Rinse and repeat. By internalizing these emotional phases manifesting as price charts on your screen, you can ignore daily fluctuations and take advantage of opportunities both on the way up and down.

I’ve developed an ironclad long term conviction that blockchain is the future through years operating on the frontier. The technology promises immense value creation – the only variable is timing.

View temporary downcycles as predictable launches for accumulating discounted assets, not existential threats. Our job as miners is to keep costs below revenue to survive bear markets and patiently amass tokens, then reap exponential windfalls come the next bull run.

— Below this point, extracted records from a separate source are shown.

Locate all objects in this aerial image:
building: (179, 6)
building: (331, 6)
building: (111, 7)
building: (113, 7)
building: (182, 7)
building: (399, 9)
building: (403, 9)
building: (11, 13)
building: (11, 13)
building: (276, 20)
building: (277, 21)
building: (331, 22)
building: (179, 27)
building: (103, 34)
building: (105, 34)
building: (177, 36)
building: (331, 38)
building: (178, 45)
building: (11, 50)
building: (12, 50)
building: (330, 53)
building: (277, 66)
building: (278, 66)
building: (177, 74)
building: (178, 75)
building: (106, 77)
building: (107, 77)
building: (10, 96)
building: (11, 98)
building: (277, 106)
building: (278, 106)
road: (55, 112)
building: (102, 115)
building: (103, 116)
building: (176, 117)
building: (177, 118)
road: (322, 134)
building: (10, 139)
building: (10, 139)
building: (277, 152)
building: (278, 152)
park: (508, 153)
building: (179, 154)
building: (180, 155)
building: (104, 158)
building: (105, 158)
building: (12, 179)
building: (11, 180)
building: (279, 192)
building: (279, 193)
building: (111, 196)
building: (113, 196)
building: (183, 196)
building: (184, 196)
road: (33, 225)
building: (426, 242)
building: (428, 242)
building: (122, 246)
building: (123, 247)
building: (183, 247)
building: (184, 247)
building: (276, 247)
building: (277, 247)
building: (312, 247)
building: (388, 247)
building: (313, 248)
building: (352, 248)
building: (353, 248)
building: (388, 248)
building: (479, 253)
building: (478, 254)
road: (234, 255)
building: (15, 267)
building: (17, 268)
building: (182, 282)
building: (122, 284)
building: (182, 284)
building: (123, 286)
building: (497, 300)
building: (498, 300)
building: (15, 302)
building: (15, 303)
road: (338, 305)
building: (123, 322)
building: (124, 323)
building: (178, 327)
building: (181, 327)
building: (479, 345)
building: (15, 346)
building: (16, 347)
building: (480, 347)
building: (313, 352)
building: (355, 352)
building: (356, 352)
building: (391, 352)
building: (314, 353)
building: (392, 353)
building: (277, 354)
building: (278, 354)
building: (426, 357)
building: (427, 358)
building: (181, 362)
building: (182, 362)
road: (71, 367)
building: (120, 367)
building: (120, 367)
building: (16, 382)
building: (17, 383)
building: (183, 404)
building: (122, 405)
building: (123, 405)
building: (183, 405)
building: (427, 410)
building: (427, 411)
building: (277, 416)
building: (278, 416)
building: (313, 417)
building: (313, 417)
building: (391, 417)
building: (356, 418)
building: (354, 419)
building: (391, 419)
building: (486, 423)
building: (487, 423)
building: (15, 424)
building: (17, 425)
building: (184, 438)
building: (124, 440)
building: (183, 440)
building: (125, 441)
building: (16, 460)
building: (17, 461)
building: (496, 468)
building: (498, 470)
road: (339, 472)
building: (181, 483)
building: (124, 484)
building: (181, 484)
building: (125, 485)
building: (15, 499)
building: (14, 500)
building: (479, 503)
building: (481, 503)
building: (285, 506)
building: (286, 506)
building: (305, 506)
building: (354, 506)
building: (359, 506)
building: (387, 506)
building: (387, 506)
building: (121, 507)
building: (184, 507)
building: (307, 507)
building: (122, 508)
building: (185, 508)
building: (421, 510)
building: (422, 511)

Wrapping Up – Mining Still Offers Epic Potential

Despite the current crypto winter cutting into miners’ profits, new hardware efficiency gains prove mining remains viable and prospectively lucrative heading into the next bull run.

Of course miners need to run tight, lean operations and vigilantly control expenses during market contractions. But those still profiting have the chance to accumulate valuable coins at bargain prices.

As an enthusiast miner fueled by passion, owning epic hardware is its own reward while unlocking the full performance potential of graphics cards through hands-on tweakings. Yet crypto’s monetary incentives help fund the never-ending upgrade cycle to newer equipment.

For these reasons, mining remains a uniquely perfect storm capturing everything magical about the PC hardware hobby and crypto’s get rich quick ethos. We stand firmly at a technological inflection point where these twin frontier industries will transform industries.

Buckling up for the long, thrilling ride ahead! Let me know your own thoughts and experiences below!